### SET OF TASKS
A – Condense the paragraph of the ethylene sensor text that begins "Ethylene had attracted research area" into a shorter paragraph that keeps its main facts.
B – Write out the stretch of the ethylene sensor text from "W[O.sub.3] nanostructure was" through "grown on IDE." word for word.

### TEXT BLOCK

────────────────

Ethylene had attracted research area particularly in precision agriculture area due to their numerous effects on the growth, development and storage life of many fresh commodities at molecular concentration [1,2].This colourless and odourless gas is responsible for the changes in texture, softening, colour and other process involved in ripening especially for climacteric fruits includes apples, bananas, melons, apricots and tomatoes [3].By accurately measuring the ethylene gas level, the food supply chain management is in better control to determine the correct time for harvesting as well as in controlling the logistic of the food itself. In recent review by Cristescu et al. [4], he suggest that there are three main categories of methods can be used to detect ethylene; gas chromatography (GC), optical and electromechanical sensing. Among them, electrochemical technologies shows better advantage in lower p.p.m level capability, good repeatability and accuracy, smaller in dimension and consume relatively low power consumption. Under this technology domain, state of the chemoresistive sensor utilizing nanotechnology sensing material starts to emerged. Esser at al [5] mixed single-wall carbon nanotubes (SWNTs) with copper complex to detect the present of ethylene through the change of resistance. While the success of this sensor is proven, the processes of producing SWNTs require high temperature and high power process. Therefore, a much simple yet effective process such as hydrothermal should be explored towards producing fast response, sensitive and selective at lower production cost which matches with economic of scale required for mass sensor production [6].

Methodology:

W[O.sub.3] nanostructure was grown on micro IDE via facile hydrothermal synthesis process following similar setup by Feng et al. [7]. The aqueous solutions were prepared by dissolving 8.25g of sodium tungstate dehydrate powder ([Na.sub.2]W[O.sub.4]-2[H.sub.2]O) in de-ionized (DI) water. The pH value was modified to 2.4 by adding oxalic acid ([H.sub.2][C.sub.2][O.sub.4]). After 30 min stirring at ambient temperature, the IDE sensor package was immersed in the salt solution inside 100 ml Teflon lined autoclave reactor. The reactor was heat up to 130[degrees] C for 8 hours. The sensor were dried at 60[degrees] C for about 5 minuntes. For morphology analysis. scanning electron microscopy (JEOL, JSM7500 F) with 5 kV voltage acceleration was used to examine the W[O.sub.3] nanostructure morphology grown on IDE.

────────────────

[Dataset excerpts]
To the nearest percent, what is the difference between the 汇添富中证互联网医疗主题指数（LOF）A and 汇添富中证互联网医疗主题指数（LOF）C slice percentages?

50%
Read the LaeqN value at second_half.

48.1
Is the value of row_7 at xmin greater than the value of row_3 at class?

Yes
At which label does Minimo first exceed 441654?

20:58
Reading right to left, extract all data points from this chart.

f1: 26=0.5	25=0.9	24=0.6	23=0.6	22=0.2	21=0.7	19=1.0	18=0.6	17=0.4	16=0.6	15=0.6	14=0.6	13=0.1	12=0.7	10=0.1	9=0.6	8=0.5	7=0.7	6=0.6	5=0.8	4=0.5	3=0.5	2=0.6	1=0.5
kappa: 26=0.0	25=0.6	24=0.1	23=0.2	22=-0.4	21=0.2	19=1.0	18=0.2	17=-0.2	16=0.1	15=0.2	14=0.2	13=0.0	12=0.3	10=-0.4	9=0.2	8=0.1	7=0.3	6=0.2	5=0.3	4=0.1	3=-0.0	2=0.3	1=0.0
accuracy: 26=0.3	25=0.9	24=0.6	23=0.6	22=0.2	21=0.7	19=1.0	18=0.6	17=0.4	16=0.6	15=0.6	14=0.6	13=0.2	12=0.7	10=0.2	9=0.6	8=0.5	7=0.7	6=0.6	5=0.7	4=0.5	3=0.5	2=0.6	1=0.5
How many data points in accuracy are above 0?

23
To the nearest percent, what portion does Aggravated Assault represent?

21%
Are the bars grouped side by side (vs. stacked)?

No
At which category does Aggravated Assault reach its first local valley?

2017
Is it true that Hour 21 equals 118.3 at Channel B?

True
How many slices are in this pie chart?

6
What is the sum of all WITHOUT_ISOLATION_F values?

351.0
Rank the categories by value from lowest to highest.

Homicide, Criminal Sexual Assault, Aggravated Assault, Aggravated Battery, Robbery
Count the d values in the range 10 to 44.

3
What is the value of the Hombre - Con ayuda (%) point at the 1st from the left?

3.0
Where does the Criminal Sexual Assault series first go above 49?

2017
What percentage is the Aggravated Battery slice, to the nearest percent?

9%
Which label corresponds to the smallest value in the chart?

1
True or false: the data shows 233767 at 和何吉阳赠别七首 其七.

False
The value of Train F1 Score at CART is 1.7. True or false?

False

────────────────

### SOLUTIONS
A – Ethylene draws research interest, especially in precision agriculture, because even at molecular concentrations it affects the growth, development and storage life of many fresh commodities. This colorless, odorless gas drives ripening changes such as softening, texture and color, particularly in climacteric fruits like apples, bananas, melons, apricots and tomatoes. Measuring it accurately helps the food supply chain choose the right harvest time and control logistics. A review by Cristescu et al. names three main detection methods: gas chromatography, optical and electromechanical sensing. Electrochemical technologies offer lower ppm-level capability, good repeatability and accuracy, small size and low power consumption. Chemoresistive sensors built on nanotechnology sensing materials are emerging. Esser et al. mixed single-wall carbon nanotubes with a copper complex to detect ethylene through a change in resistance. Producing these nanotubes, however, requires high temperature and high power. A simpler process such as hydrothermal synthesis should therefore be explored to make fast, sensitive, selective sensors at a lower cost suited to mass production.

B –
W[O.sub.3] nanostructure was grown on micro IDE via facile hydrothermal synthesis process following similar setup by Feng et al. [7]. The aqueous solutions were prepared by dissolving 8.25g of sodium tungstate dehydrate powder ([Na.sub.2]W[O.sub.4]-2[H.sub.2]O) in de-ionized (DI) water. The pH value was modified to 2.4 by adding oxalic acid ([H.sub.2][C.sub.2][O.sub.4]). After 30 min stirring at ambient temperature, the IDE sensor package was immersed in the salt solution inside 100 ml Teflon lined autoclave reactor. The reactor was heat up to 130[degrees] C for 8 hours. The sensor were dried at 60[degrees] C for about 5 minuntes. For morphology analysis. scanning electron microscopy (JEOL, JSM7500 F) with 5 kV voltage acceleration was used to examine the W[O.sub.3] nanostructure morphology grown on IDE.